Action item ▸ Below are records. Find each line in them that holds the word "brown" and copy it.

Task data ▸
"""

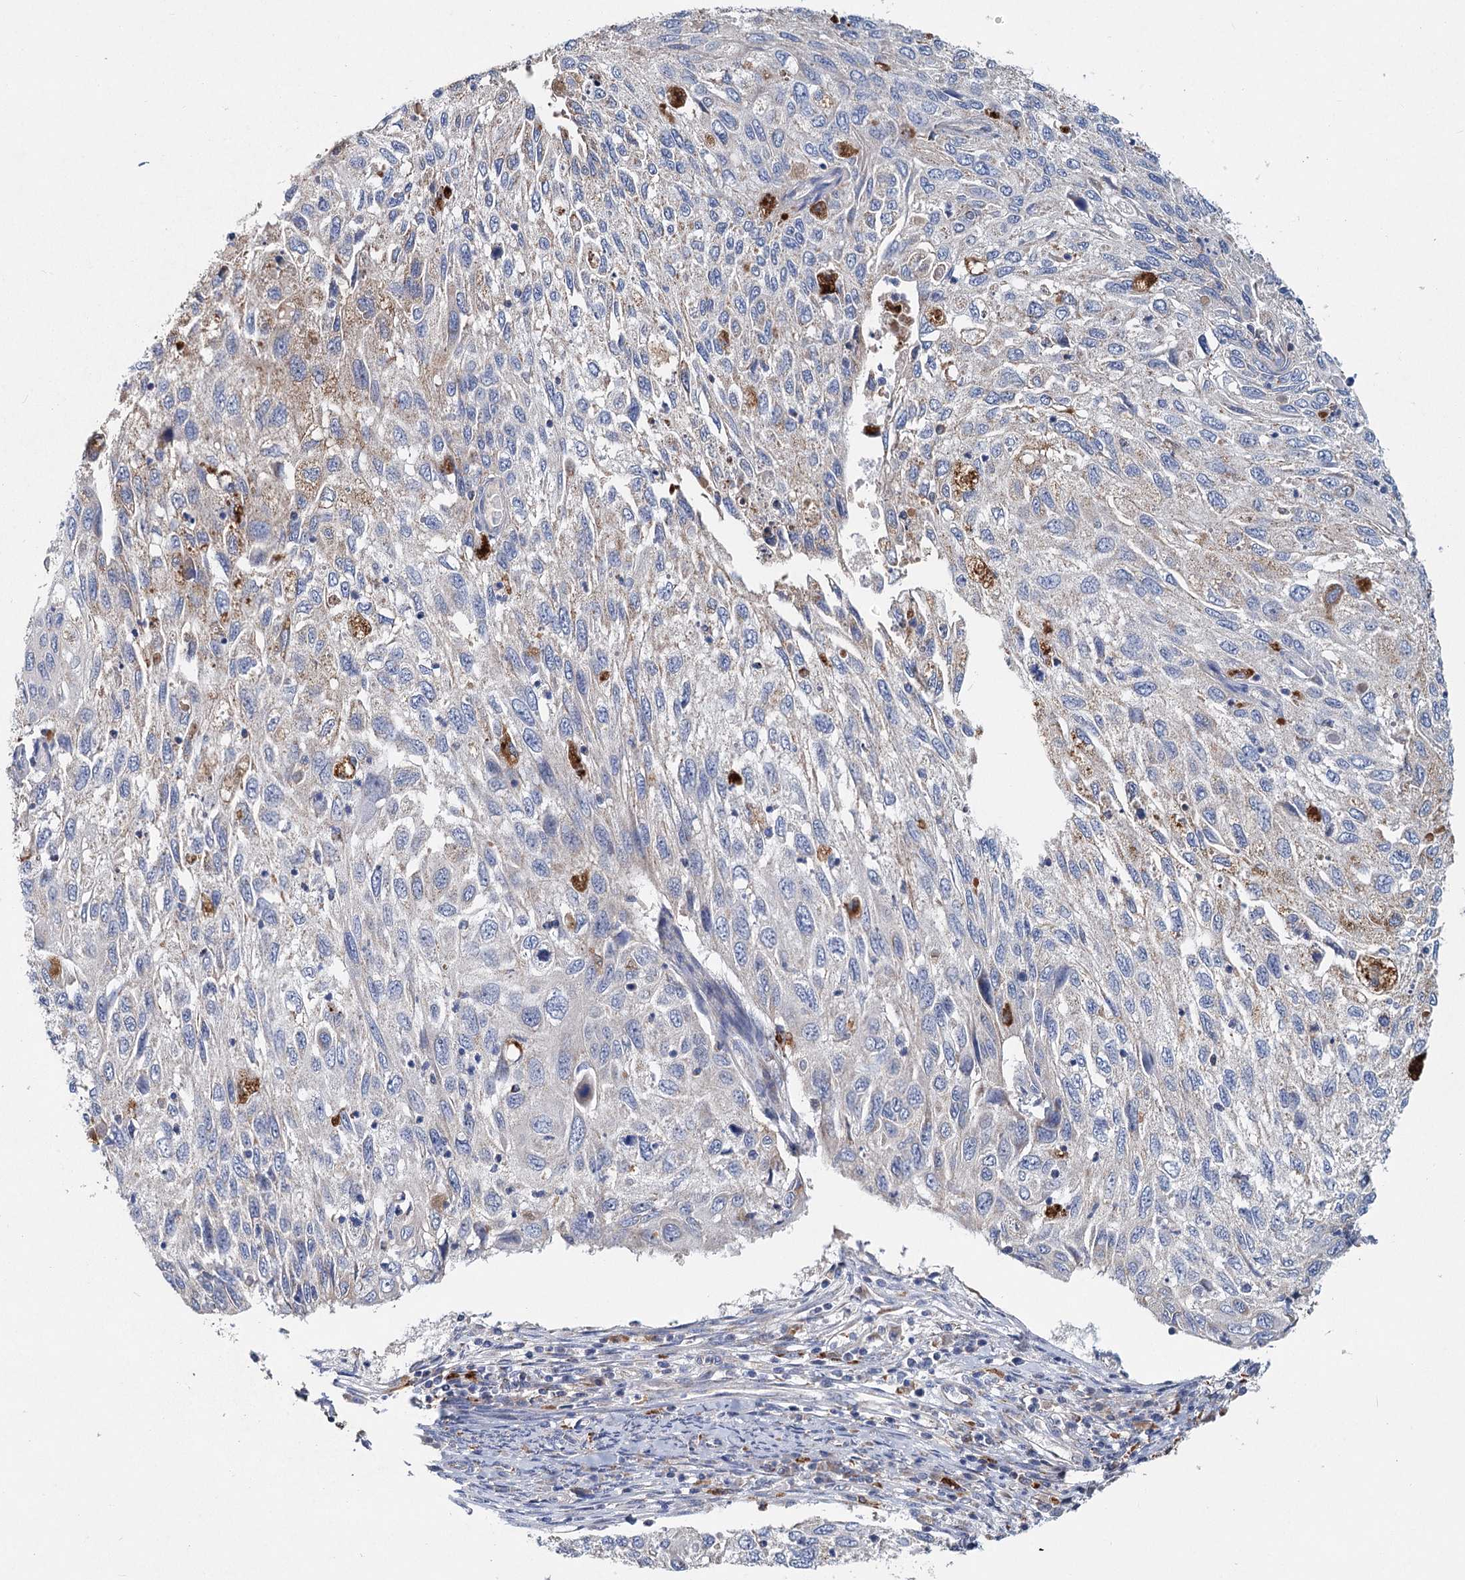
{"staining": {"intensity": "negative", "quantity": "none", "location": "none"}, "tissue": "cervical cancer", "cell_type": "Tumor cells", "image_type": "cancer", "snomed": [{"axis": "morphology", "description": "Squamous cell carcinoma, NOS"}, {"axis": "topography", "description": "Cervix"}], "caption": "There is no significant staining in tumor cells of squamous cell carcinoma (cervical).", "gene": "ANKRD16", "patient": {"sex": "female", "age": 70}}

"""
"""

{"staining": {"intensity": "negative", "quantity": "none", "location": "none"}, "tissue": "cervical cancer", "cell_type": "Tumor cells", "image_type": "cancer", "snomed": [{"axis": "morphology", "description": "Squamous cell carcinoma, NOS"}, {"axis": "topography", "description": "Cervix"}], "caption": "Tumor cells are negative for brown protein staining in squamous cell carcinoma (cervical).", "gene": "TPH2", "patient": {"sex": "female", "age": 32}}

"""
"""

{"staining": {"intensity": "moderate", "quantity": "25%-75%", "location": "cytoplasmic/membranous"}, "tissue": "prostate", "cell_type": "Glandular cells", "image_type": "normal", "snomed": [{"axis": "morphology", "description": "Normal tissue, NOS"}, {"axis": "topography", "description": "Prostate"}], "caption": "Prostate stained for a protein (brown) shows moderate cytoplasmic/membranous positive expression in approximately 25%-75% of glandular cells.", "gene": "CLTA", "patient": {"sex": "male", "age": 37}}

"""

Answer for this exercise ▸
{"staining": {"intensity": "negative", "quantity": "none", "location": "none"}, "tissue": "cervical cancer", "cell_type": "Tumor cells", "image_type": "cancer", "snomed": [{"axis": "morphology", "description": "Squamous cell carcinoma, NOS"}, {"axis": "topography", "description": "Cervix"}], "caption": "Tumor cells are negative for brown protein staining in squamous cell carcinoma (cervical).", "gene": "TPH2", "patient": {"sex": "female", "age": 32}}
{"staining": {"intensity": "moderate", "quantity": "25%-75%", "location": "cytoplasmic/membranous"}, "tissue": "prostate", "cell_type": "Glandular cells", "image_type": "normal", "snomed": [{"axis": "morphology", "description": "Normal tissue, NOS"}, {"axis": "topography", "description": "Prostate"}], "caption": "Prostate stained for a protein (brown) shows moderate cytoplasmic/membranous positive expression in approximately 25%-75% of glandular cells.", "gene": "CLTA", "patient": {"sex": "male", "age": 37}}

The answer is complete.